### Activity
In the listing below, change "истребителе" to "вертолете" in everything from the line that contains "Его первого пресс-секретаря Михаила Кожухова" down to the line that contains "научить его не". Leave everything else the same, and give back only those lines.

### Entries shown
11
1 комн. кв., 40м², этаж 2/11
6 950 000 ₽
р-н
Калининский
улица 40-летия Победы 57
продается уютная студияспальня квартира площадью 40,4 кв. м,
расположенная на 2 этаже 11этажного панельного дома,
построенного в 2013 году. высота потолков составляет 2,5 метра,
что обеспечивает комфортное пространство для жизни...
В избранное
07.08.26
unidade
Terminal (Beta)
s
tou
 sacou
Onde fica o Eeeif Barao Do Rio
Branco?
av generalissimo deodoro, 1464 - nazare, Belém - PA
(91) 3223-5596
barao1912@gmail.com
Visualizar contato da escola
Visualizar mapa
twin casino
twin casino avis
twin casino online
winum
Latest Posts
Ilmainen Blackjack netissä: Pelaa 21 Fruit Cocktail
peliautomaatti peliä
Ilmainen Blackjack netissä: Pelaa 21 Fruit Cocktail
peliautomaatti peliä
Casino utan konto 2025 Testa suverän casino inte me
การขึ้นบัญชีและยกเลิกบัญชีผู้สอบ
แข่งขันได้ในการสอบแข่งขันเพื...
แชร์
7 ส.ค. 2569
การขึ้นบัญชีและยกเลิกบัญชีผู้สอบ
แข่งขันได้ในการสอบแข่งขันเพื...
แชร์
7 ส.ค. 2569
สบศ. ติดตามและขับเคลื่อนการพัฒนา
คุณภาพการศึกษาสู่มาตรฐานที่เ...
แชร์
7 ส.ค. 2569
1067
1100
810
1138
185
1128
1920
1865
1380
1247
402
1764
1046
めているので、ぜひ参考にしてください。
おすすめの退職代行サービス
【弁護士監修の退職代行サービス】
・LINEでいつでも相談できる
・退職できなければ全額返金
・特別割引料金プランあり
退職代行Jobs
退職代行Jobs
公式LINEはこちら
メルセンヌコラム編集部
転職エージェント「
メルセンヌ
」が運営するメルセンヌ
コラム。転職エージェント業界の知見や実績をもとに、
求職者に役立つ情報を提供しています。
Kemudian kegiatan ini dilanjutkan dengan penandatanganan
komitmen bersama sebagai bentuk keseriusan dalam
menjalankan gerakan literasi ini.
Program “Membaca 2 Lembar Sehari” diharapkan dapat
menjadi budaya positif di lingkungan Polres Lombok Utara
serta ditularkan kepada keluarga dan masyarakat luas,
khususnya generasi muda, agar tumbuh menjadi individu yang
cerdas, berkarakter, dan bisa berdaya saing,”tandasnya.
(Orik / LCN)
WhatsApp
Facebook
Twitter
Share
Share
* * *
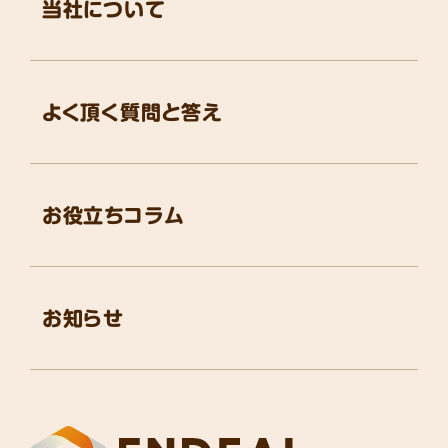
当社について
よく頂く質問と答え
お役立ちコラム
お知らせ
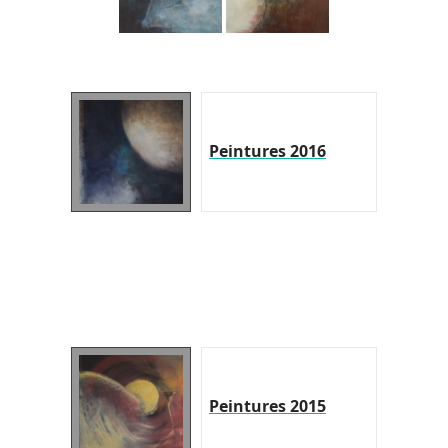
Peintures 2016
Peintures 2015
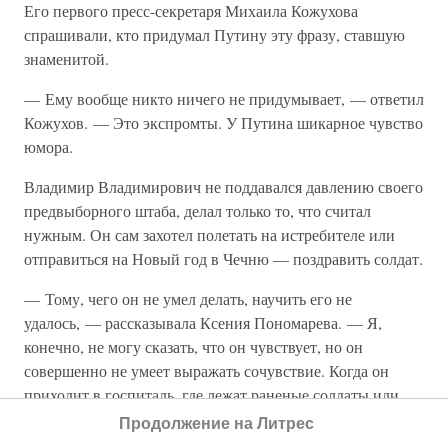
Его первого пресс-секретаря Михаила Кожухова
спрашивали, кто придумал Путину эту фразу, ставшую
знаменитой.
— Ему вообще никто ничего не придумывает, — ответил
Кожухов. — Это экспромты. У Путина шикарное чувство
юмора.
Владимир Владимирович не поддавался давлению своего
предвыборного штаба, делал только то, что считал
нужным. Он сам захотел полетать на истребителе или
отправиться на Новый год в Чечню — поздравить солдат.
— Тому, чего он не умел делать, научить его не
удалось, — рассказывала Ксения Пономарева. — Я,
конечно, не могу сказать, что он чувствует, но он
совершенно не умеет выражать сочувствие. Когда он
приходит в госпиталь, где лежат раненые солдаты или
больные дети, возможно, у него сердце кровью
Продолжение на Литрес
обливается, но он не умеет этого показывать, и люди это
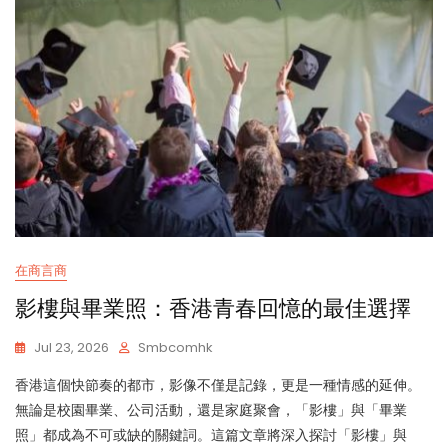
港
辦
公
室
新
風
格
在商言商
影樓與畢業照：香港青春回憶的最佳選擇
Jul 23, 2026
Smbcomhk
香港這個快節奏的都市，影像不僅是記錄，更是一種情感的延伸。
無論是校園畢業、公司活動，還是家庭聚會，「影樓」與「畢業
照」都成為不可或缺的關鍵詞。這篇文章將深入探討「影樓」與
---
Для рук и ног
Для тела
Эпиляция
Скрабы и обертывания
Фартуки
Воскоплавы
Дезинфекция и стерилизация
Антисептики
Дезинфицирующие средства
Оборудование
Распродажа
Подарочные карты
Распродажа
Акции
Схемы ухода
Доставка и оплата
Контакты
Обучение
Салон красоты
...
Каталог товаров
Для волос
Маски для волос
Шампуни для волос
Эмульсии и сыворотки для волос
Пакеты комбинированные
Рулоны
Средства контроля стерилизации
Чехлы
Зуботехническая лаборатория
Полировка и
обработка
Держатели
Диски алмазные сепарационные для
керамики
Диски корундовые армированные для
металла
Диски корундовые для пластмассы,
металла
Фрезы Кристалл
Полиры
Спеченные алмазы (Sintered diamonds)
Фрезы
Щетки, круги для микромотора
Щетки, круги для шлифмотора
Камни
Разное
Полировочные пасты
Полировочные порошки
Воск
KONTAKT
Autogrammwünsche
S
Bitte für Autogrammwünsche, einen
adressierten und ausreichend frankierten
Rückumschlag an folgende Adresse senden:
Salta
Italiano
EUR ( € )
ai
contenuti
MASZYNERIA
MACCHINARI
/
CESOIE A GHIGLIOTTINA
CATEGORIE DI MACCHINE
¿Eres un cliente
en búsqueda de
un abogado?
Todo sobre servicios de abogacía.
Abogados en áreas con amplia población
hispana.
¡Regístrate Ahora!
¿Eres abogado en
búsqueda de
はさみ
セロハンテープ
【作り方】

### Answer below
Его первого пресс-секретаря Михаила Кожухова
спрашивали, кто придумал Путину эту фразу, ставшую
знаменитой.
— Ему вообще никто ничего не придумывает, — ответил
Кожухов. — Это экспромты. У Путина шикарное чувство
юмора.
Владимир Владимирович не поддавался давлению своего
предвыборного штаба, делал только то, что считал
нужным. Он сам захотел полетать на вертолете или
отправиться на Новый год в Чечню — поздравить солдат.
— Тому, чего он не умел делать, научить его не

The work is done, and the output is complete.